Introducing nvim-deardiary

February 7, 2021

#neovim #lua #nvim-deardiary

I’ve been working on a Neovim plugin written in Lua for a while now called nvim-deardiary. I’ve been using it regularly over the past month or so and I think it’s now in a good enough state to release.

Motivation

I used to use vimwiki which is a very popular vim plugin that lets you manage a number of personal wikis. I never actually used the wiki functionality but it did have one cool feature that lets you keep a daily journal per wiki using a few simple key bindings. However, I found vimwiki to be lacking in several ways:

  1. Journal entries can only be kept per day. I often like having entries per week as well and I didn’t find a built in way to do weekly entries in vimwiki.
  2. Flat file structure. Vimwiki keeps entries in “YYYY-MM-DD” format under a single directory but I found it hard to navigate in the filesystem since there can be many files. Over years, the directory could have thousands of files which I didn’t like the thought of. I prefer a nested structure like “YYYY/MM/DD” to keep entries organized when I need to look at them directly. Typically, I use fuzzy finders to search through my wiki so having an index file of all the entries in one directory was unnecessary for me.
  3. No built-in way to template journal entries. I often like all entries in a journal to have a standard format and there wasn’t a built-in way to do templating with vimwiki. It’s possible to do it but it requires using python/bash scripts and some autocommands. It worked but it always felt like a hack.
  4. Vimwiki was too big of a plugin for my taste. The plugin has so many features and I spent a lot of time configuring it to work with markdown. I didn’t like how vimwiki provides it’s own filetype even when using the markdown mode since it caused conflicts with other plugins.

Ultimately, I didn’t really need a wiki just a journaling plugin so I decided to create my own.

Project Overview

nvim-deardiary has the following features:

  • Manage multiple journals
  • Set different frequencies of entries per journal (ex. daily, weekly)
  • Custom frequencies of journal entries (ex. can add quarterly frequencies)
  • Control filesystem paths of new entries
  • Templating of new entires

Note: Neovim 0.5+ is a requirement since the plugin is written in Lua and uses apis that may not be present in 0.4.4 or earlier.

Visit the repo to learn how to install, configure, and use the plugin.
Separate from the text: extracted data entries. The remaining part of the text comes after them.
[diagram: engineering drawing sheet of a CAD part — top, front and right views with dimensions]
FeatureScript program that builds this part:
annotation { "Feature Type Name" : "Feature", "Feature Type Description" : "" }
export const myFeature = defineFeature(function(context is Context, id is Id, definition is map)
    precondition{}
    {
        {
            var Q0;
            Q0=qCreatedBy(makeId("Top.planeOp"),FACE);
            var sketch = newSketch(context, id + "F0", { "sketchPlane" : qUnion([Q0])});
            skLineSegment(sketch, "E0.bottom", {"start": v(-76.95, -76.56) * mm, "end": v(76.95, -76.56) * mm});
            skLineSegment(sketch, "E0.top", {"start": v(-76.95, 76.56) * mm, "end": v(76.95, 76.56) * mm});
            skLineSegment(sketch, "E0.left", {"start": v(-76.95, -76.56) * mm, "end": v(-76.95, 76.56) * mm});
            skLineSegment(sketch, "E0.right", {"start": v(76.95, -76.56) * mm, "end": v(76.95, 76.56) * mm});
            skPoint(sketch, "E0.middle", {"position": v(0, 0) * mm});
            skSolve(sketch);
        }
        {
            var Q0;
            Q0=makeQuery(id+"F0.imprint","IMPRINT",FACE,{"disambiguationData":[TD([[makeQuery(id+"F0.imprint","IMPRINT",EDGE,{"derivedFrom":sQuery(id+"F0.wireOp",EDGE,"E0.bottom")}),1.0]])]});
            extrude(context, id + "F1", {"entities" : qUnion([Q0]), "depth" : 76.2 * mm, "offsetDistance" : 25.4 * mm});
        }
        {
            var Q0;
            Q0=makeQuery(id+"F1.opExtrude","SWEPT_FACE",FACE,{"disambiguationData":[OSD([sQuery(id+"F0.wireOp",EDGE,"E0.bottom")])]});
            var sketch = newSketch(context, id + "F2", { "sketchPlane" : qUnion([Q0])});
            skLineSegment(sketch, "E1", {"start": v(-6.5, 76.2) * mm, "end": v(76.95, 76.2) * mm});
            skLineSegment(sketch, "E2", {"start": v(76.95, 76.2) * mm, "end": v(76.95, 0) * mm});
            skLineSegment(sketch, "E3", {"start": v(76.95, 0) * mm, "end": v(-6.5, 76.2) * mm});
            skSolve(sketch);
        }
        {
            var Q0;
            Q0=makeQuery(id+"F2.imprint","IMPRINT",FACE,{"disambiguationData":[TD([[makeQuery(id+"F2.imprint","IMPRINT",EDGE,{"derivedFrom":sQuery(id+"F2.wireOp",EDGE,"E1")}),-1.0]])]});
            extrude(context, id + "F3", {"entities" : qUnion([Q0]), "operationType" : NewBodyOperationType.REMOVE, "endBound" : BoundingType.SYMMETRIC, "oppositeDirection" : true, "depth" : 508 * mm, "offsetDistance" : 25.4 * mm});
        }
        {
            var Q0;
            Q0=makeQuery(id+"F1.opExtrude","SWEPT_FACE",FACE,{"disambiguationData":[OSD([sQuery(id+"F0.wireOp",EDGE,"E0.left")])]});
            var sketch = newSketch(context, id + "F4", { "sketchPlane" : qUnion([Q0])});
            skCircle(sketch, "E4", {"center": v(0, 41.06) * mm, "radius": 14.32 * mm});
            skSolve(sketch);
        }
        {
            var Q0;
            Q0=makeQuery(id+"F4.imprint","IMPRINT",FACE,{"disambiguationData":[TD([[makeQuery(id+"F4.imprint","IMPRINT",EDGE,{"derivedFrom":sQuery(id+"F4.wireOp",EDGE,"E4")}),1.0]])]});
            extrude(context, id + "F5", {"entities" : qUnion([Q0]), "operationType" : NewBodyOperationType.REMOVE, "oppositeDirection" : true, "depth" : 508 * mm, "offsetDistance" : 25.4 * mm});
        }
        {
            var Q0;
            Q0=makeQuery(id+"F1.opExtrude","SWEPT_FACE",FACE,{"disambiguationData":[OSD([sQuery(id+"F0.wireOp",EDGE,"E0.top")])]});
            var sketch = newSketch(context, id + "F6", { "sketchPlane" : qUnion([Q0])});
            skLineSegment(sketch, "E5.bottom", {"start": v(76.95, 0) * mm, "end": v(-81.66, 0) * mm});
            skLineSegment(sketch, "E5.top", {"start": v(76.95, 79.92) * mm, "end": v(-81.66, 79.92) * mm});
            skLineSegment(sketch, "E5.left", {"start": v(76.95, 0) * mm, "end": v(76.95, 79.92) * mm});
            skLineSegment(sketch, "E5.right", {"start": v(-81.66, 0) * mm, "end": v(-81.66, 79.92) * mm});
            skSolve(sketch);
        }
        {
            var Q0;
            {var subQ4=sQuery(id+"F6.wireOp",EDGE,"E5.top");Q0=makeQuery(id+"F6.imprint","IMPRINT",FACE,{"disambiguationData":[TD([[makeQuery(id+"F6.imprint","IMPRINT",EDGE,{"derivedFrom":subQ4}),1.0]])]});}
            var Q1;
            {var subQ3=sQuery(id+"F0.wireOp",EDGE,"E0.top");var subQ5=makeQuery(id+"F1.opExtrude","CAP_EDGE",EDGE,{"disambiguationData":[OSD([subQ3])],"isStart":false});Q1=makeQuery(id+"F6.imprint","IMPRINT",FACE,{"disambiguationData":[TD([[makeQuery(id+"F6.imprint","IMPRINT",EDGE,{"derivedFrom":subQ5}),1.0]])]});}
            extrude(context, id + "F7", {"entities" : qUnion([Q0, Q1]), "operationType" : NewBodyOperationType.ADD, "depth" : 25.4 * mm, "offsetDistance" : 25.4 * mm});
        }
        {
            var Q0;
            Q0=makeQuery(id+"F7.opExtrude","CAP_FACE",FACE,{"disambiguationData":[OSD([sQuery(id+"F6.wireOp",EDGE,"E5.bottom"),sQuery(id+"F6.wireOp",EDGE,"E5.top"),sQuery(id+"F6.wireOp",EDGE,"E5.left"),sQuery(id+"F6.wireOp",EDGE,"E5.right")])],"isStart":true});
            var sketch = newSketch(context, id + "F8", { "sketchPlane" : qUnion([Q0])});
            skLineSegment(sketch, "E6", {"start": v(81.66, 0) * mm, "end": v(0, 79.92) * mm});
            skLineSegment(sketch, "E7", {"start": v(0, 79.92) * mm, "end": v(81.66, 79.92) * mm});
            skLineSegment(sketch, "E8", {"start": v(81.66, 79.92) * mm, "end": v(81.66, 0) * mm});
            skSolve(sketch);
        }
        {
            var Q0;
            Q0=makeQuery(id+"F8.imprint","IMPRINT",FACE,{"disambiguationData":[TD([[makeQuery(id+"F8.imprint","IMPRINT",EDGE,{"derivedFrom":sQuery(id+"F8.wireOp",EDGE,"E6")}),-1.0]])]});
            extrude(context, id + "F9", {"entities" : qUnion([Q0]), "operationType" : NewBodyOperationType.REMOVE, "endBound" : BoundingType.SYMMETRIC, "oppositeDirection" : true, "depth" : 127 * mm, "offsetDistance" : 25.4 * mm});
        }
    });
Please open an issue for bugs and feature requests.

An example of an advanced configuration can be found in my dotfiles.

Design Decisions

Since plugins for Neovim nightly can be created in either Lua or Vimscript, I had to seriously evaluate between these two options for creating my plugin. I went with Lua since it had several advantages over Vimscript for my use case:

  1. A simple, one file datetime library that I could vendor with my plugin. This library had all the datetime manipulation methods I needed. I couldn’t find an alternative in Vimscript, at least not one with documentation as thorough as this Lua library.
  2. Unit testing using busted. busted is a pretty fully featured unit testing library in Lua. It comes with all the basics you can expect in a unit testing library and it’s very ergonomic. I didn’t know if Vimscript has an equivalent to busted or if I did find them, I couldn’t figure out how to use them.
  3. Access to luarocks. My plugin doesn’t need luarocks to function since the datetime library is actually contained with the plugin source. However, access to luarocks was invaluable for testing since I could access filesystem and path manipulation libraries. Using penlight, I could create mocks of any neovim apis that I used which allowed me to unit test my plugin easily. It’s super useful for running tests in CI without actually building Neovim and using its plugin infrastructure to test your plugin. Although that method of plugin testing was overkill for me, it is a perfectly viable option for some use cases as described in this blog post.
  4. Clean and easy syntax. This point is purely subjective but I found Lua to be more approachable as a programming language than Vimscript. Vimscript is nice for configuring Neovim/Vim but I liked the idea of writing something in Lua much more than Vimscript.

I’m very happy with my choice of writing the plugin in Lua. Inspired by popular Lua plugins, I chose to expose configuration of journal frequencies using callbacks since this provides a lot of flexbility for configuration. Ever since packer.nvim got luarocks support I’ve been using penlight templating to template journal entries in my dotfiles. No need for the python scripts I used before with vimiwki. Overall, writing the plugin in Lua was rewarding experience. I could never imagine myself writing a plugin for Neovim before. I’m very excited for the future of Neovim and it’s plugin ecosystem.